• _To-do item_
Reproduce the entries word for word, from the first line through the line containing "Does any single".

• _Raw data_

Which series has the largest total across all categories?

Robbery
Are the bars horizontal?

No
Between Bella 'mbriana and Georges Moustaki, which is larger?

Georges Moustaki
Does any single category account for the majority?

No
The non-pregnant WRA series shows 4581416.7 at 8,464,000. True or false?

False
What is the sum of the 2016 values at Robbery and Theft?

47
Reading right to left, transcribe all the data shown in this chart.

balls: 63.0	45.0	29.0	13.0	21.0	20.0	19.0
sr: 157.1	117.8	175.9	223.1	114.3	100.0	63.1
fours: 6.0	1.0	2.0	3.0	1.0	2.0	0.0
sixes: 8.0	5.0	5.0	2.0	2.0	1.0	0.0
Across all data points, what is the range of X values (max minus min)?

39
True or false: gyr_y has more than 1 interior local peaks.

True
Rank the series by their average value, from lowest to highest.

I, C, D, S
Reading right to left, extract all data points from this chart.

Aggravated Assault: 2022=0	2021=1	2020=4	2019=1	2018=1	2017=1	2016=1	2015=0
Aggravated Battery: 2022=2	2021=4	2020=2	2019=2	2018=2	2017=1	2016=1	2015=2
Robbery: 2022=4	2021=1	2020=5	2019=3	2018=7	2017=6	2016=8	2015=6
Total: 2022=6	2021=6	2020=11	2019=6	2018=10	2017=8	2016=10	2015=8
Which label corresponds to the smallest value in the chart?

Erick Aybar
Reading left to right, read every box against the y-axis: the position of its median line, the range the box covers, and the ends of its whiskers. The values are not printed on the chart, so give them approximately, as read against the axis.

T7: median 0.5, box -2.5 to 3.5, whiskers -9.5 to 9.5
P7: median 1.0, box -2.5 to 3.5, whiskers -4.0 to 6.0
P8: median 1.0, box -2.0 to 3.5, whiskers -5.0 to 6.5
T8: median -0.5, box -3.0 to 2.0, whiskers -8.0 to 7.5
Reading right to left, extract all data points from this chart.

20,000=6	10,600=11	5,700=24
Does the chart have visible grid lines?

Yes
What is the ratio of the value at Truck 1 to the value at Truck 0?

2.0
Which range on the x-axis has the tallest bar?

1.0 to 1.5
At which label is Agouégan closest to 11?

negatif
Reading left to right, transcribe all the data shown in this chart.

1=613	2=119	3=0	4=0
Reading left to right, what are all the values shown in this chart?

• _Written answer_
Which series has the largest total across all categories?

Robbery
Are the bars horizontal?

No
Between Bella 'mbriana and Georges Moustaki, which is larger?

Georges Moustaki
Does any single category account for the majority?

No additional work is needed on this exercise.